Besides the Institutes, Calvin also wrote commentaries on most of the books of the Bible as well as the Geneva Catechism, first in 1536 with revisions in 1542 and 1560. He was a driving force behind the Genevan Psalter, although most of the work was done by Farel and Beza and musicians such as Bourgeois. He also encouraged his brother-in-law William Whittingham to write the Genevan Bible, published in 1599 and very popular in England and among the Puritans.

During Calvin's last years, Geneva was home to many religious refugees who carried away the desire to implement a Genevan reform in their own countries. His personal letters and published works reached from the British Isles to the Baltic. The Geneva Academy, founded in 1559, extended the circle of his influence. His lucid use of French promoted that language much as Luther's work spread the influence of German. By the time he died, Calvin, in spite of a reserved personality, had generated profound love among his friends and intense scorn from his enemies. His influence, which spread throughout the Western world, was felt especially in Scotland through the work of John Knox.
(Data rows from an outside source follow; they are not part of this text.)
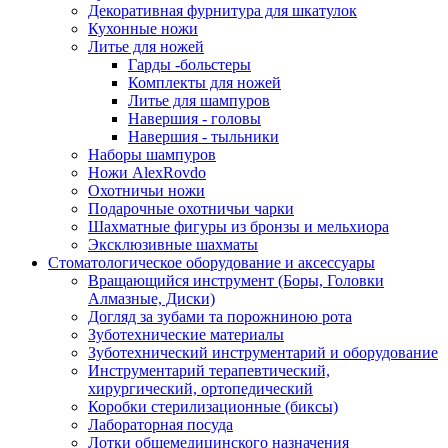
Декоративная фурнитура для шкатулок
Кухонные ножи
Литье для ножей
Гарды -больстеры
Комплекты для ножей
Литье для шампуров
Навершия - головы
Навершия - тыльники
Наборы шампуров
Ножи AlexRovdo
Охотничьи ножи
Подарочные охотничьи чарки
Шахматные фигуры из бронзы и мельхиора
Эксклюзивные шахматы
Стоматологическое оборудование и аксессуары
Вращающийся инструмент (Боры, Головки
Алмазные, Диски)
Догляд за зубами та порожниною рота
Зуботехнические материалы
Зуботехнический инструментарий и оборудование
Инструментарий терапевтический,
хирургический, ортопедический
Коробки стерилизационные (биксы)
Лабораторная посуда
Лотки общемедицинского назначения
Calvin’s motto was "Promptly and sincerely in the work of God."

Beza, Theodore (1519-1605)

In 1548 he joined John Calvin at Geneva and soon became his intimate friend and chief aid. From 1549 to 1558, Beza was professor of Greek at Lausanne, where he wrote De haereticis a civili magistratu puniendis (1554), a defense of the conduct of Calvin and the Genevan magistrates in the notorious trial and burning of Servetus. In 1558 he became professor of Greek at Geneva, and in 1564 he succeeded Calvin in the chair of theology at Geneva. Beza came to be regarded as the chief advocate of all reformed congregations in France, serving with distinction at the Colloquy of Poissy. He was of great importance in aiding the edition of the Greek and Latin versions of the New Testament, and he gave Codex D, or Codex Bezae, one of the most important manuscripts of the Bible, to Cambridge Univ.

 

 

 

 

 

 

The International Monument at Geneva

The International Monument of the Reformation at Geneva is impressive with the large statues of four of the major Reformers: Farel, Calvin, Beza and Knox. But there is much more to this monument in taht it shows how the Reformation influenced many countries.

At the left, there is a monument to the Edicts of the Reformation, ratified by the people of Geneva on May 21, 1536. The first bas-relief shows Frederick, the founder of the Prussian state, welcoming the Huguenots exiled when the Edict of Nantes was repealed. The statue is of Frederick William (1620-1688.) The second bas-relief commenorates the Declaration of Independence of the United Provinces(Northern Netherlands on July 6, 1581. A statue of William the Silent (1533-1584) is to the right of the bas-relief.

The left bas-relief is of Henry IV of France signing the Edict of Nantes in 1598 giving the Huguenots freedom in France. The statue is of Gaspard de Coligny. The bas-relief on the right is about the Swiss Reformation, showing the first chid presented for Reformed baptism. Viret is in the pulpit and Farel is seated behind him. The two large statues are of Farel and Calvin.

The two large statues are of Beza and Knox. The bas-relief shows John Knox preaching in St, Giles Church in Edinburgh. The statue is of Roger Williams and the bas-relief shows Williams aboard the Mayflower. The words above it are part of the Mayflower Compact. The missing statue at the right of this picture is of Olver Cromwell.

The bas-relief is of the crowning of William and Mary and the words are those of the Declaration of RIghts of the English People. The statue is of Etienne Bocskay, a Hungarian reformer. THe bas-relief show Bocskay bringing the Treaty of Venice to the Diet of Kassa.